Jakarta (Outsiders) – Sejarah baru pertahanan maritim Indonesia tercatat pada Senin (8/9/2025). Kapal perang multifungsi terbesar di Asia Tenggara, KRI Brawijaya-320 (BWJ-320), akhirnya tiba di Dermaga 107 Pelabuhan JICT, Tanjung Priok, Jakarta Utara.
Menteri Pertahanan RI Sjafrie Sjamsoeddin bersama Panglima TNI Jenderal Agus Subiyanto dan KSAL Laksamana Muhammad Ali menyambut langsung kedatangan frigat modern buatan Italia ini. Kehadiran KRI BWJ-320 menandai implementasi nyata kebijakan Perisai Trisula Nusantara dalam memperkuat postur pertahanan laut Indonesia.
Kapal canggih sepanjang 143 meter ini bukan sekadar alat tempur, melainkan simbol kemandirian dan kekuatan TNI AL. Dilengkapi kemampuan peperangan empat dimensi: anti-udara, anti-kapal permukaan, anti kapal selam, hingga peperangan elektronika, KRI BWJ-320 mampu melaju hingga 32 knot dengan persenjataan mutakhir.

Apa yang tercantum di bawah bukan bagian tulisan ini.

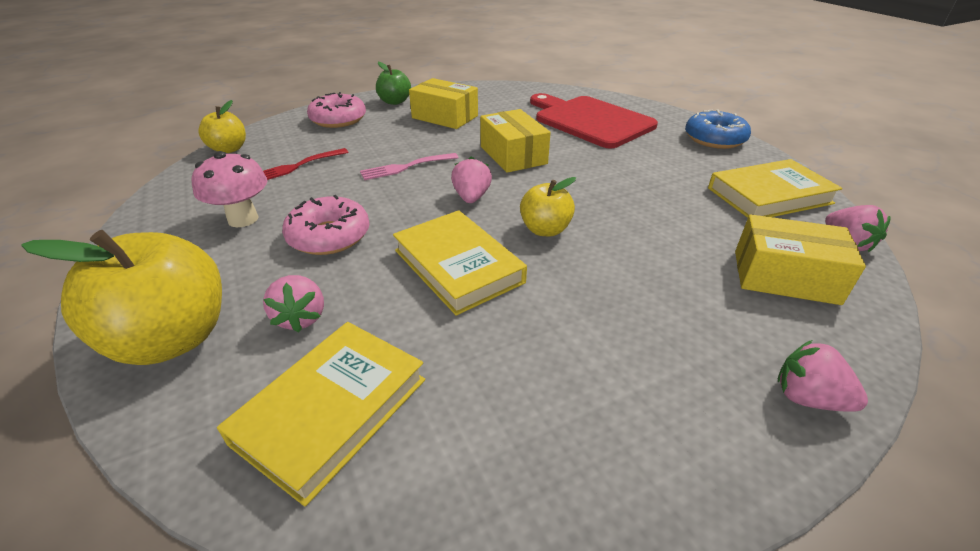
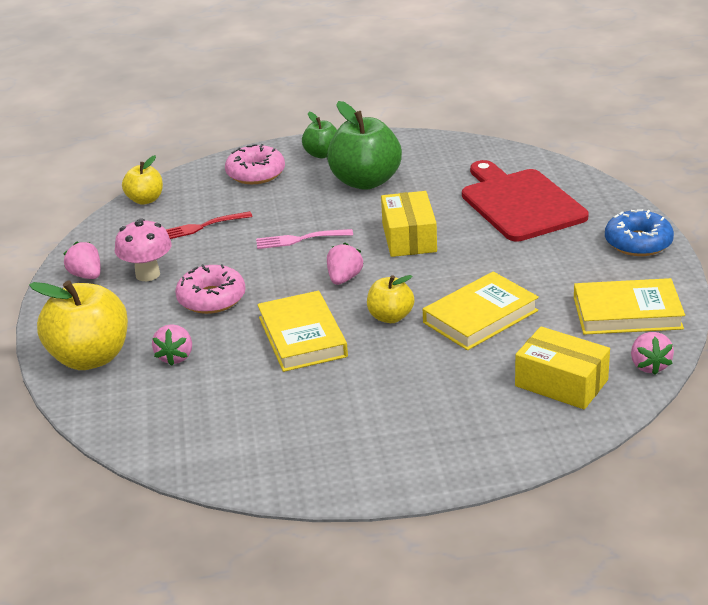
camera: 20 degrees right, 5 degrees down
(332, 410) = (181, 413): yellow book -> yellow book (480, 316)
(445, 117) = (365, 181): yellow box -> green apple
(808, 398) = (491, 457): pink strawberry -> pink strawberry (86, 275)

Perjalanan kapal ini juga luar biasa. Setelah diresmikan di galangan Fincantieri, Muggiano, Italia pada 2 Juli 2025, KRI BWJ-320 menempuh 9.189 mil laut selama 23 hari, melewati Turki, Mesir, Arab Saudi, Uni Emirat Arab, dan Sri Lanka sebelum akhirnya merapat di Tanah Air. Kapal ini dikomandani Kolonel Laut (P) John David Nalasakti Sondakh dengan 160 prajurit pilihan sebagai pengawaknya.
Dalam sambutannya, Menhan Sjafrie menegaskan bahwa hadirnya KRI BWJ-320 adalah bukti komitmen Indonesia memperkuat armada laut.
“Tantangan bagi kita adalah memelihara kemampuan dan keterampilan agar TNI selalu siap mengawal kedaulatan NKRI dari Sabang sampai Merauke,” ucap Menhan penuh keyakinan.
Ia juga berpesan kepada Panglima TNI dan KSAL untuk memastikan kesiapan kapal selalu terjaga menghadapi ancaman dari dalam maupun luar negeri.
Kehadiran KRI BWJ-320 ini sejalan dengan program Asta Cita Presiden RI Prabowo Subianto, sekaligus masuk dalam prioritas modernisasi alutsista TNI AL yang dicanangkan KSAL Laksamana Muhammad Ali.
Menhan pun menyampaikan apresiasi kepada pemerintah Italia atas kerja sama erat yang telah terjalin dan berharap kapal berikutnya, KRI Prabu Siliwangi, segera menyusul memperkuat armada laut Indonesia.